In the story of Orpheus, his woman Eurydice dies from a snake-bite. Orpheus, however, was a legendary musician, who could charm all living things. …so he went down to the underworld, and came before Persephone to plead to her to return Eurydice to life, by doing what every mourner does before her: By expressing his grief. …but he does so by a song, and as Persephone was technically still living (as she didn’t arrive in the underworld by dying), he manages to charm her, and move her to tears. This isn’t because dreaded Persephone is a softhearted and sympathetic goddess. On the contrary. Her cold, unmoving heart, is the reason why there has to be a very good reason why dead people may return to the world of the living to haunt it for only a brief period of time - why nobody lives forever.
…but Persephone has a condition: Eurydice will only be released if Orpheus doesn’t reunite with her within the underworld. Is this story known for how Orpheus was so good that he managed to reunite with Eurydice? No, this story is known for him looking back, only so see Eurydice be swallowed up by the darkness of death, by the grace of Persephone.

…so I don’t want to hear it about what a happy and cheerful goddess Persephone is. She has the epithet “the dreaded” for a good reason. Tell anyone who’s been through what she’s been through, what a happy and cheerful person they must be afterwards, and see if they agree with you.[/rant]

Kratos put an end to that bitch and her husband. :wink:

Not in Titan Quest. The Immortal Throne expansion is absolutely horrible story-wise:

It turns out that despite you killing the titan that drove them off, the gods are all too scared to return to the world, so instead they just leave it all up to “human judges” to rule the world. It’s not like missing or (in the case of Hades) killed gods will upset the natural laws or anything. Human judges can apparently easily take their place by just making up and writing down new laws in books. Gravity? Just outlaw things that float or fall upwards. Dying? Just outlaw people who gets their heads chopped off.
…so with all the gods gone, Hades had this plan to just build demons and invade everything. He doesn’t do a good job other than by mind controlling creatures, so he gets about a few hundred meters into Elysium, before the dead humans begin halting his progress.
I don’t buy Hades as power hungry. Every day people die, so there’s a very demonstrated steady stream of dead, that enters his kingdom. …and it’s a huge kingdom, judging by it containing more people than the world of the living, and apparently he has “the riches of the world” as well, so there’s really no point in creating an army of demons.
The only reason was that he’s the god of death, which sounds heavy metal for a villain.
…and apparently Persephone and Hades had some sort of a quarrel when Hades went “mad with power metal”, so apparently they were this happy couple up until then.

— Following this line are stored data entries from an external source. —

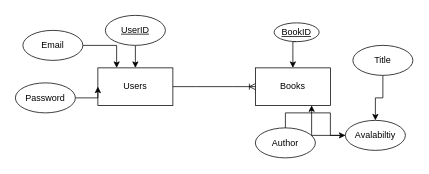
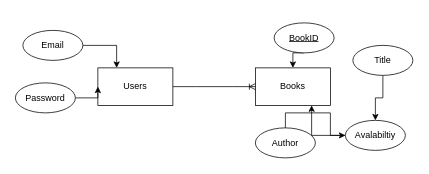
  <mxCell id="0" />
  <mxCell id="1" parent="0" />
  <mxCell id="2" value="Books" style="rounded=0;whiteSpace=wrap;html=1;" vertex="1" parent="1"><mxGeometry x="340" y="90" width="100" height="50" as="geometry" /></mxCell>
  <mxCell id="3" value="Users" style="rounded=0;whiteSpace=wrap;html=1;" vertex="1" parent="1"><mxGeometry x="130" y="90" width="100" height="50" as="geometry" /></mxCell>
  <mxCell id="4" value="" style="edgeStyle=entityRelationEdgeStyle;fontSize=12;html=1;endArrow=ERoneToMany;rounded=0;exitX=1;exitY=0.5;exitDx=0;exitDy=0;entryX=0;entryY=0.5;entryDx=0;entryDy=0;" edge="1" parent="1" source="3" target="2"><mxGeometry width="100" height="100" relative="1" as="geometry"><mxPoint x="350" y="190" as="sourcePoint" /><mxPoint x="450" y="90" as="targetPoint" /><Array as="points"><mxPoint x="280" y="150" /></Array></mxGeometry></mxCell>
- <mxCell id="5" style="edgeStyle=orthogonalEdgeStyle;rounded=0;orthogonalLoop=1;jettySize=auto;html=1;exitX=0.5;exitY=1;exitDx=0;exitDy=0;entryX=0.5;entryY=0;entryDx=0;entryDy=0;" edge="1" parent="1" source="6" target="3"><mxGeometry relative="1" as="geometry" /></mxCell>
- <mxCell id="6" value="&lt;u&gt;UserID&lt;/u&gt;" style="ellipse;whiteSpace=wrap;html=1;" vertex="1" parent="1"><mxGeometry x="140" y="20" width="80" height="40" as="geometry" /></mxCell>
  <mxCell id="7" style="edgeStyle=orthogonalEdgeStyle;rounded=0;orthogonalLoop=1;jettySize=auto;html=1;exitX=1;exitY=0.5;exitDx=0;exitDy=0;entryX=0.25;entryY=0;entryDx=0;entryDy=0;" edge="1" parent="1" source="8" target="3"><mxGeometry relative="1" as="geometry" /></mxCell>
  <mxCell id="8" value="Email" style="ellipse;whiteSpace=wrap;html=1;" vertex="1" parent="1"><mxGeometry x="30" y="40" width="80" height="40" as="geometry" /></mxCell>
  <mxCell id="9" style="edgeStyle=orthogonalEdgeStyle;rounded=0;orthogonalLoop=1;jettySize=auto;html=1;exitX=1;exitY=0.5;exitDx=0;exitDy=0;entryX=0;entryY=0.5;entryDx=0;entryDy=0;" edge="1" parent="1" source="10" target="3"><mxGeometry relative="1" as="geometry" /></mxCell>
  <mxCell id="10" value="Password" style="ellipse;whiteSpace=wrap;html=1;" vertex="1" parent="1"><mxGeometry x="20" y="110" width="80" height="40" as="geometry" /></mxCell>
  <mxCell id="11" style="edgeStyle=orthogonalEdgeStyle;rounded=0;orthogonalLoop=1;jettySize=auto;html=1;exitX=0.5;exitY=1;exitDx=0;exitDy=0;entryX=0.5;entryY=0;entryDx=0;entryDy=0;" edge="1" parent="1" source="12" target="2"><mxGeometry relative="1" as="geometry" /></mxCell>
- <mxCell id="12" value="&lt;u&gt;BookID&lt;/u&gt;" style="ellipse;whiteSpace=wrap;html=1;" vertex="1" parent="1"><mxGeometry x="365" y="30" width="60" height="25" as="geometry" /></mxCell>
+ <mxCell id="12" value="&lt;u&gt;BookID&lt;/u&gt;" style="ellipse;whiteSpace=wrap;html=1;" vertex="1" parent="1"><mxGeometry x="365" y="30" width="80" height="40" as="geometry" /></mxCell>
  <mxCell id="13" style="edgeStyle=orthogonalEdgeStyle;rounded=0;orthogonalLoop=1;jettySize=auto;html=1;exitX=0.5;exitY=1;exitDx=0;exitDy=0;" edge="1" parent="1" source="14" target="17"><mxGeometry relative="1" as="geometry" /></mxCell>
  <mxCell id="14" value="Title" style="ellipse;whiteSpace=wrap;html=1;" vertex="1" parent="1"><mxGeometry x="470" y="60" width="80" height="40" as="geometry" /></mxCell>
  <mxCell id="15" value="Author" style="ellipse;whiteSpace=wrap;html=1;" vertex="1" parent="1"><mxGeometry x="340" y="170" width="80" height="40" as="geometry" /></mxCell>
  <mxCell id="16" style="edgeStyle=orthogonalEdgeStyle;rounded=0;orthogonalLoop=1;jettySize=auto;html=1;exitX=0;exitY=0.5;exitDx=0;exitDy=0;entryX=0.75;entryY=1;entryDx=0;entryDy=0;" edge="1" parent="1" source="17" target="2"><mxGeometry relative="1" as="geometry" /></mxCell>
  <mxCell id="17" value="Avalabiltiy" style="ellipse;whiteSpace=wrap;html=1;" vertex="1" parent="1"><mxGeometry x="460" y="160" width="80" height="40" as="geometry" /></mxCell>
  <mxCell id="18" style="edgeStyle=orthogonalEdgeStyle;rounded=0;orthogonalLoop=1;jettySize=auto;html=1;exitX=0.5;exitY=0;exitDx=0;exitDy=0;" edge="1" parent="1" source="15" target="17"><mxGeometry relative="1" as="geometry" /></mxCell>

You know what would make a better story for Immortal Throne?
When I killed Typhon as the end of Titan Quest, what happens? Obviously he dies. …so all of a sudden a titan starts wreaking havoc in the underworld, taking it over and driving a shocked Hades into exile, seizing the Immortal Throne (which isn’t even freaking mentioned in the original expansion). I don’t care if that would make an undead Typhon the final boss, because that would have made sense.

Though to be fair, there is a faint echo of Aeschylus’s Euminides there…

Yes, but they’re expected to replace all the gods as well.
It’s done as a sort of cheesy ending. Titan Quest ended with

Zeus saying that the player is so strong and mighty, and that mankind is ready to do without gods. Would it be anything else than flattery for the player, that would mean that the gods are just hightailing it and running, even after the titan has been killed.

Immortal Throne ends with

Persephone basically saying the same thing.

I get the feeling that they just didn’t care - that they just flatter the player and tell him to behave, and that that’s it. It was pointless.